A biografia propriamente é composta por dezesseis capítulos que vão da infância do autor até sua saída da prisão após cinco anos de cumprimento de pena, quando ele já era um conhecido dramaturgo, encenado com sucesso no país (contava trinta anos então). Curiosamente o livro é dedicado a um sobrinho, que se suicidou aos dezoito anos, mesmo fim que Toller escolheu para si em 1939, em Nova York. Grande parte do livro trata da luta política do autor, que tendo sido voluntário na guerra e visto seus horrores, quando volta dela torna-se um pacifista, não mede esforços para impedir que outras guerras eclodam e essa passa a ser sua “missão humana” a partir daí. Foram tempos extraordinários, em que sobreviveu a dois acidentes aéreos e principalmente à sanha assassina de seus inimigos, seus próprios irmãos alemães, como ele mesmo escreve a certa altura.

Esta não é apenas a biografia de um sonhador, um pacifista, ou um retrato de sua geração, como já foi dito, mas a própria História. Sabemos como tudo vai terminar (mal), vemos o sonho de Toller ser destruído (guerras nunca mais?), acompanhamos as gritantes injustiças e a crueldade contra ele cometidas, assim como a alguns de seus jovens amigos ou companheiros mais velhos, mas nada disso tira a empolgação (misturada com tristeza e revolta) com que lemos alguns capítulos do meio para o final. E tudo isso porque querendo evitar a guerra, Toller acabou ele mesmo envolvido na organização sindical e na política de então, num país dividido entre vermelhos (prussianos) e brancos (bávaros) em que muitas questões costumavam ser resolvidas (ou não) com extrema violência.
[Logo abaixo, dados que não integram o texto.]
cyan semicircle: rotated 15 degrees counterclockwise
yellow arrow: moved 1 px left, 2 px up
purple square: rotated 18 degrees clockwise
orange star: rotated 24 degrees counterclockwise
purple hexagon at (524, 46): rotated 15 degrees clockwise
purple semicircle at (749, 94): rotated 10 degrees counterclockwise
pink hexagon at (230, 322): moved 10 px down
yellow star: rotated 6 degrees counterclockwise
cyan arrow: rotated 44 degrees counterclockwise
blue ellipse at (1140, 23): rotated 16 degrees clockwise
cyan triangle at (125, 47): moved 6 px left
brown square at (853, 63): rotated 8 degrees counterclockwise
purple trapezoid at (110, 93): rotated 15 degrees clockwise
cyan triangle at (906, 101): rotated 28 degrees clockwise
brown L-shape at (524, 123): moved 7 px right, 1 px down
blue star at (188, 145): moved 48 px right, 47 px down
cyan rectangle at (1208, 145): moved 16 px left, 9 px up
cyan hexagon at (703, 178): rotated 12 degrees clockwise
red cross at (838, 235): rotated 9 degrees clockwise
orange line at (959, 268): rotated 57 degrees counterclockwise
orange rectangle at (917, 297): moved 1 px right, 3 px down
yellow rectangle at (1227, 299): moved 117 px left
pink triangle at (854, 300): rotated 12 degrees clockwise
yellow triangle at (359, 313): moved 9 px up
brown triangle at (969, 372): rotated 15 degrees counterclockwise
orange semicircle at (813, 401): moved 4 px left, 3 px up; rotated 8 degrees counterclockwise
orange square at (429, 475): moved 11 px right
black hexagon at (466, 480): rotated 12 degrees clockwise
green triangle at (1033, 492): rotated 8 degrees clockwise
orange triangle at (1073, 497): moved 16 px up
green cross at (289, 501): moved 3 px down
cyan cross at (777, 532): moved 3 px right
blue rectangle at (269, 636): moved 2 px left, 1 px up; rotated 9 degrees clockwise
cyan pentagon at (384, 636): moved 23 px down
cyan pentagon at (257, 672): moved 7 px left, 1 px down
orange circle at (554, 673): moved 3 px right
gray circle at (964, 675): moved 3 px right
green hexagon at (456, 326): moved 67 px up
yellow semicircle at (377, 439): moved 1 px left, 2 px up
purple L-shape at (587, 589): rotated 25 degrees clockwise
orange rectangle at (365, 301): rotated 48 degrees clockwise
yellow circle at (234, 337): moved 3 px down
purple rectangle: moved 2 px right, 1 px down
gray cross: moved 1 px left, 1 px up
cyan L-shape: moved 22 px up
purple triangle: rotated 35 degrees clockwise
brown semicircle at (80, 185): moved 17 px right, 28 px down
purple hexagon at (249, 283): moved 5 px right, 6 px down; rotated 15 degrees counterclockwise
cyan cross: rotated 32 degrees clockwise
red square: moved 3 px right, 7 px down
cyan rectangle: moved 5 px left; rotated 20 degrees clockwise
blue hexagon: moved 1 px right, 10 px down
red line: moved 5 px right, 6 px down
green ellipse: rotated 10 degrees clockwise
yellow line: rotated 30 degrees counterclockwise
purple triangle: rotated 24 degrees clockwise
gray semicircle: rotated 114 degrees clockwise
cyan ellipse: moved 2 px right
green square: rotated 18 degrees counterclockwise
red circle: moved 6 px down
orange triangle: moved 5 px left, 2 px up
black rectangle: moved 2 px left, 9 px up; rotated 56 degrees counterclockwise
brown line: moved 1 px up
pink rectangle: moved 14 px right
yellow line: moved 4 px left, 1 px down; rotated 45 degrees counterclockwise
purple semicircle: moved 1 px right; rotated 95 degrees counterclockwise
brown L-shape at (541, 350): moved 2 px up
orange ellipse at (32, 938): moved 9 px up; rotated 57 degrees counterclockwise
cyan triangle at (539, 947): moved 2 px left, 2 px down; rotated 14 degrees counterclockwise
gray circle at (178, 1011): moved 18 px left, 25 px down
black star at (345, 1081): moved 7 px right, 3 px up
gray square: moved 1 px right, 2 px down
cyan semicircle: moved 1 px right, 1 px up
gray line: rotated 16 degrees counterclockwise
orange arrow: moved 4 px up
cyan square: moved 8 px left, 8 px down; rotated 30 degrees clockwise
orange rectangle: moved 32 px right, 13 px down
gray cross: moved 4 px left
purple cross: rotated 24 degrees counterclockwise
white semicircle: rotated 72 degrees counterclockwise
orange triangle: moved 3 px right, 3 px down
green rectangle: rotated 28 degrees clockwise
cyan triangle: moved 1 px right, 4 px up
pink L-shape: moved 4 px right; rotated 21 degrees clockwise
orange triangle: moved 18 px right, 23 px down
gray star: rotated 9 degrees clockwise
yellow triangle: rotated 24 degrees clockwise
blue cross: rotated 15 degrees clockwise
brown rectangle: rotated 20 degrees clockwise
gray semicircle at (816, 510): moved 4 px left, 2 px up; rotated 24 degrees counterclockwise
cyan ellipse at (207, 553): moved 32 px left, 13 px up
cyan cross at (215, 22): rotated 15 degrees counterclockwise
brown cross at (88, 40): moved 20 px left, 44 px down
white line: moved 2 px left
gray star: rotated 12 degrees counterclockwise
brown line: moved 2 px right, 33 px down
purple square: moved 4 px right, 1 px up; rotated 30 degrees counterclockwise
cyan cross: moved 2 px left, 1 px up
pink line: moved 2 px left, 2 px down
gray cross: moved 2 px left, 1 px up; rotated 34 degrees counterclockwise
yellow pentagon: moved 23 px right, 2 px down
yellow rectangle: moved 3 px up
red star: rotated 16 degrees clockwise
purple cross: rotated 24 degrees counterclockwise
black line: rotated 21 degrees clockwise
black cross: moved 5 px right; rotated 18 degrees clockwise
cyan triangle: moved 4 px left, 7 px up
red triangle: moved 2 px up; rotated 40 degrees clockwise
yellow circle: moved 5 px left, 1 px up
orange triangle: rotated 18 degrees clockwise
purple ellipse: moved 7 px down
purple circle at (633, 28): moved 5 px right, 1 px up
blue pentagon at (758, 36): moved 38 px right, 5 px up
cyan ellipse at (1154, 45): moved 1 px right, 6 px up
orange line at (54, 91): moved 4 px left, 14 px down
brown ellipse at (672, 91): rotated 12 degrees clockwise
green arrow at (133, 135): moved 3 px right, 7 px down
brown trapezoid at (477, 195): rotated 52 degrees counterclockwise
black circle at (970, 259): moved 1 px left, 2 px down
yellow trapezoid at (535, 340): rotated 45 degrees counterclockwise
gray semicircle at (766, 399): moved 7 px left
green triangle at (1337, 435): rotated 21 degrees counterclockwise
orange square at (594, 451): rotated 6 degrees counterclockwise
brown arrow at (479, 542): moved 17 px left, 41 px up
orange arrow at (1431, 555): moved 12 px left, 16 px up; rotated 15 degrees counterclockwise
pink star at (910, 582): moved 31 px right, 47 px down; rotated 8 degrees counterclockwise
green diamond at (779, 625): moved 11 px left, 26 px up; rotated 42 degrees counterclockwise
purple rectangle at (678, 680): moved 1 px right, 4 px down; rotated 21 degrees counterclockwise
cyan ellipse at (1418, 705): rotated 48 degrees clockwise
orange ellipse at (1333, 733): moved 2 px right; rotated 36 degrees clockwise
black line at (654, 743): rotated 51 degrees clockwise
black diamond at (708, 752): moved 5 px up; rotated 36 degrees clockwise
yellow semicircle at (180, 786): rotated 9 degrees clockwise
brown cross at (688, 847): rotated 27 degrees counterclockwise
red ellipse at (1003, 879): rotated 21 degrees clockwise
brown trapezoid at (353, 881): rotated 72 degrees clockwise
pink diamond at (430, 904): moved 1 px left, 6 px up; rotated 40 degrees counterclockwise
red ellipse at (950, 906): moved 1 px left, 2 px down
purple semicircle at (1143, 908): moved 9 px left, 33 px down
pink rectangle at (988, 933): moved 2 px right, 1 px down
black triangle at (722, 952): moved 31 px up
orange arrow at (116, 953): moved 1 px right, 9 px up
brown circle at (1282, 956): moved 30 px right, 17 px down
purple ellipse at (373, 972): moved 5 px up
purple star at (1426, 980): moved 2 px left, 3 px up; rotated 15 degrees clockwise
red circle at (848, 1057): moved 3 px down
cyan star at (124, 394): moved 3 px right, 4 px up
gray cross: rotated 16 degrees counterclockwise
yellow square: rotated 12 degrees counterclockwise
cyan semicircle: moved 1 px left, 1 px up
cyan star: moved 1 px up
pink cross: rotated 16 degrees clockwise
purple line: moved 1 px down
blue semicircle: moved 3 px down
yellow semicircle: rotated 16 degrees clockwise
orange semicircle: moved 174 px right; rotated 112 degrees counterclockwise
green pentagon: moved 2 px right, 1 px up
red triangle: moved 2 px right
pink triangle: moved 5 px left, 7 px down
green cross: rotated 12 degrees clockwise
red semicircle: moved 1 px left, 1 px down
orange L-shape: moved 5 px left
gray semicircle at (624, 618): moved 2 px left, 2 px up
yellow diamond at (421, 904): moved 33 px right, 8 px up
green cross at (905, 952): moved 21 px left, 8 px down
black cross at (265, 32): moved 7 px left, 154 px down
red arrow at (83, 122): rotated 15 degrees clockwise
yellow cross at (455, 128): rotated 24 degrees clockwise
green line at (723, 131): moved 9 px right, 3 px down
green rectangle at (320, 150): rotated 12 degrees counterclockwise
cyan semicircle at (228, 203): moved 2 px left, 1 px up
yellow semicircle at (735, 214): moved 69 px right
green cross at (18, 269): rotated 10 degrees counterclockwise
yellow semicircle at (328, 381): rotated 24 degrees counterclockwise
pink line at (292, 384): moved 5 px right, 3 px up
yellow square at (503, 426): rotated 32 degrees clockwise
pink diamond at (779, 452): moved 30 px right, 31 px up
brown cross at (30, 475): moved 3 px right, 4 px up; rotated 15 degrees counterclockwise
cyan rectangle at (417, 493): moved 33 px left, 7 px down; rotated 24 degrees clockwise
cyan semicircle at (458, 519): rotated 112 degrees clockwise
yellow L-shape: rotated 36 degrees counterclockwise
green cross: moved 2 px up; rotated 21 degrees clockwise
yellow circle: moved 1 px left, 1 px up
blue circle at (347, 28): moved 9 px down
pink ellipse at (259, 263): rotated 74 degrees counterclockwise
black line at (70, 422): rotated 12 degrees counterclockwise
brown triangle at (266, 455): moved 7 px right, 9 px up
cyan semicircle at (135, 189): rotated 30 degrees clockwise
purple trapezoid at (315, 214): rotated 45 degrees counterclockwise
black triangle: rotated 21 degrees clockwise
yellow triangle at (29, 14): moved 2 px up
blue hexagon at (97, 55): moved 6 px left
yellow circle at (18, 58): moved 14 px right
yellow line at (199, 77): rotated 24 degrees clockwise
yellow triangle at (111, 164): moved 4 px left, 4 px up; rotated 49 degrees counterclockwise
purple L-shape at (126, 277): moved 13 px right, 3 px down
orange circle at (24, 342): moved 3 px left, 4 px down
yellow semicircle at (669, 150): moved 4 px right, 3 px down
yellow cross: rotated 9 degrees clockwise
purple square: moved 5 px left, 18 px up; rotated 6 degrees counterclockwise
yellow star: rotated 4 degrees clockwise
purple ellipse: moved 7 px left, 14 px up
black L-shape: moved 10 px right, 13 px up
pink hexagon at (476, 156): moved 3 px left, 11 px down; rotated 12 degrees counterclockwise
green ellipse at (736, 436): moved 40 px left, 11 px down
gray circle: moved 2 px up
Mas nem tudo é sofrimento: no início do volume temos os capítulos que tratam da infância e da adolescência do dramaturgo. Lemos com prazer as histórias curiosas e até mesmo engraçadas do tempo de menino de Ernst. Toller vinha de uma rica família de comerciantes, mas seu melhor amigo de infância era o filho de um vigia noturno, um polaco, termo depreciativo usado pelos alemães para se referirem aos poloneses. Depois ele nos conta sobre sua adolescência, do tempo de seus estudos na França, em que passava mais tempo jogando cartas do que nas salas de aula. Na sequência temos sua volta à Alemanha para então cometer o grande erro de se oferecer como voluntário para lutar na guerra. Mas foi isso que depois mudou-lhe a vida e fez com que sua história chegasse até nossos dias tantos anos depois.